### WHAT NEEDS TO BE DONE
Lay out the data below as a numbered list, one line per item, with blank lines dropped and the pictures left out.

Collected data
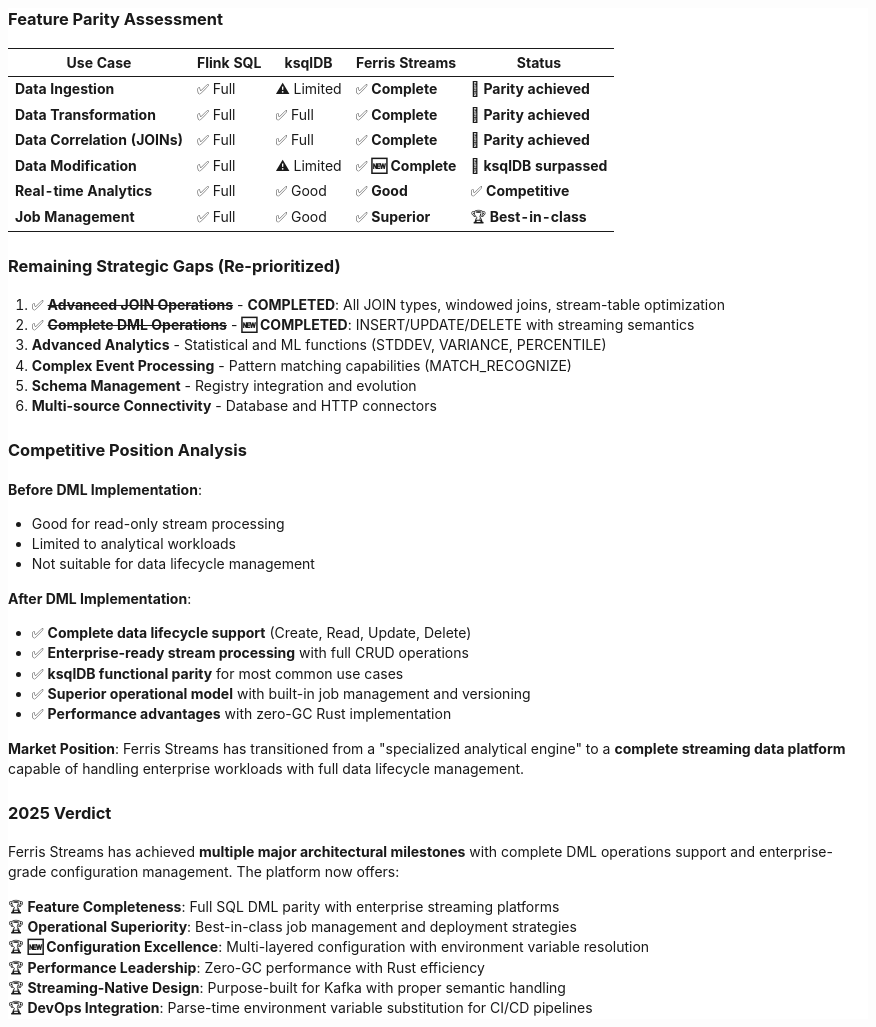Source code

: ### Feature Parity Assessment
| **Use Case** | **Flink SQL** | **ksqlDB** | **Ferris Streams** | **Status** |
|--------------|---------------|-------------|-------------------|------------|
| **Data Ingestion** | ✅ Full | ⚠️ Limited | ✅ **Complete** | 🎯 **Parity achieved** |
| **Data Transformation** | ✅ Full | ✅ Full | ✅ **Complete** | 🎯 **Parity achieved** |  
| **Data Correlation (JOINs)** | ✅ Full | ✅ Full | ✅ **Complete** | 🎯 **Parity achieved** |
| **Data Modification** | ✅ Full | ⚠️ Limited | ✅ **🆕 Complete** | 🎯 **ksqlDB surpassed** |
| **Real-time Analytics** | ✅ Full | ✅ Good | ✅ **Good** | ✅ **Competitive** |
| **Job Management** | ✅ Full | ✅ Good | ✅ **Superior** | 🏆 **Best-in-class** |

### Remaining Strategic Gaps (Re-prioritized)
1. ✅ **~~Advanced JOIN Operations~~** - **COMPLETED**: All JOIN types, windowed joins, stream-table optimization
2. ✅ **~~Complete DML Operations~~** - **🆕 COMPLETED**: INSERT/UPDATE/DELETE with streaming semantics
3. **Advanced Analytics** - Statistical and ML functions (STDDEV, VARIANCE, PERCENTILE)
4. **Complex Event Processing** - Pattern matching capabilities (MATCH_RECOGNIZE)
5. **Schema Management** - Registry integration and evolution
6. **Multi-source Connectivity** - Database and HTTP connectors

### Competitive Position Analysis
**Before DML Implementation**: 
- Good for read-only stream processing
- Limited to analytical workloads  
- Not suitable for data lifecycle management

**After DML Implementation**:
- ✅ **Complete data lifecycle support** (Create, Read, Update, Delete)
- ✅ **Enterprise-ready stream processing** with full CRUD operations
- ✅ **ksqlDB functional parity** for most common use cases
- ✅ **Superior operational model** with built-in job management and versioning
- ✅ **Performance advantages** with zero-GC Rust implementation

**Market Position**: Ferris Streams has transitioned from a "specialized analytical engine" to a **complete streaming data platform** capable of handling enterprise workloads with full data lifecycle management.

### 2025 Verdict
Ferris Streams has achieved **multiple major architectural milestones** with complete DML operations support and enterprise-grade configuration management. The platform now offers:

🏆 **Feature Completeness**: Full SQL DML parity with enterprise streaming platforms  
🏆 **Operational Superiority**: Best-in-class job management and deployment strategies  
🏆 **🆕 Configuration Excellence**: Multi-layered configuration with environment variable resolution  
🏆 **Performance Leadership**: Zero-GC performance with Rust efficiency  
🏆 **Streaming-Native Design**: Purpose-built for Kafka with proper semantic handling  
🏆 **DevOps Integration**: Parse-time environment variable substitution for CI/CD pipelines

### EXERCISE ANSWER
1. Source code
2. : ### Feature Parity Assessment
3. | **Use Case** | **Flink SQL** | **ksqlDB** | **Ferris Streams** | **Status** |
4. |--------------|---------------|-------------|-------------------|------------|
5. | **Data Ingestion** | ✅ Full | ⚠️ Limited | ✅ **Complete** | 🎯 **Parity achieved** |
6. | **Data Transformation** | ✅ Full | ✅ Full | ✅ **Complete** | 🎯 **Parity achieved** |  
7. | **Data Correlation (JOINs)** | ✅ Full | ✅ Full | ✅ **Complete** | 🎯 **Parity achieved** |
8. | **Data Modification** | ✅ Full | ⚠️ Limited | ✅ **🆕 Complete** | 🎯 **ksqlDB surpassed** |
9. | **Real-time Analytics** | ✅ Full | ✅ Good | ✅ **Good** | ✅ **Competitive** |
10. | **Job Management** | ✅ Full | ✅ Good | ✅ **Superior** | 🏆 **Best-in-class** |
11. ### Remaining Strategic Gaps (Re-prioritized)
12. 1. ✅ **~~Advanced JOIN Operations~~** - **COMPLETED**: All JOIN types, windowed joins, stream-table optimization
13. 2. ✅ **~~Complete DML Operations~~** - **🆕 COMPLETED**: INSERT/UPDATE/DELETE with streaming semantics
14. 3. **Advanced Analytics** - Statistical and ML functions (STDDEV, VARIANCE, PERCENTILE)
15. 4. **Complex Event Processing** - Pattern matching capabilities (MATCH_RECOGNIZE)
16. 5. **Schema Management** - Registry integration and evolution
17. 6. **Multi-source Connectivity** - Database and HTTP connectors
18. ### Competitive Position Analysis
19. **Before DML Implementation**: 
20. - Good for read-only stream processing
21. - Limited to analytical workloads  
22. - Not suitable for data lifecycle management
23. **After DML Implementation**:
24. - ✅ **Complete data lifecycle support** (Create, Read, Update, Delete)
25. - ✅ **Enterprise-ready stream processing** with full CRUD operations
26. - ✅ **ksqlDB functional parity** for most common use cases
27. - ✅ **Superior operational model** with built-in job management and versioning
28. - ✅ **Performance advantages** with zero-GC Rust implementation
29. **Market Position**: Ferris Streams has transitioned from a "specialized analytical engine" to a **complete streaming data platform** capable of handling enterprise workloads with full data lifecycle management.
30. ### 2025 Verdict
31. Ferris Streams has achieved **multiple major architectural milestones** with complete DML operations support and enterprise-grade configuration management. The platform now offers:
32. 🏆 **Feature Completeness**: Full SQL DML parity with enterprise streaming platforms  
33. 🏆 **Operational Superiority**: Best-in-class job management and deployment strategies  
34. 🏆 **🆕 Configuration Excellence**: Multi-layered configuration with environment variable resolution  
35. 🏆 **Performance Leadership**: Zero-GC performance with Rust efficiency  
36. 🏆 **Streaming-Native Design**: Purpose-built for Kafka with proper semantic handling  
37. 🏆 **DevOps Integration**: Parse-time environment variable substitution for CI/CD pipelines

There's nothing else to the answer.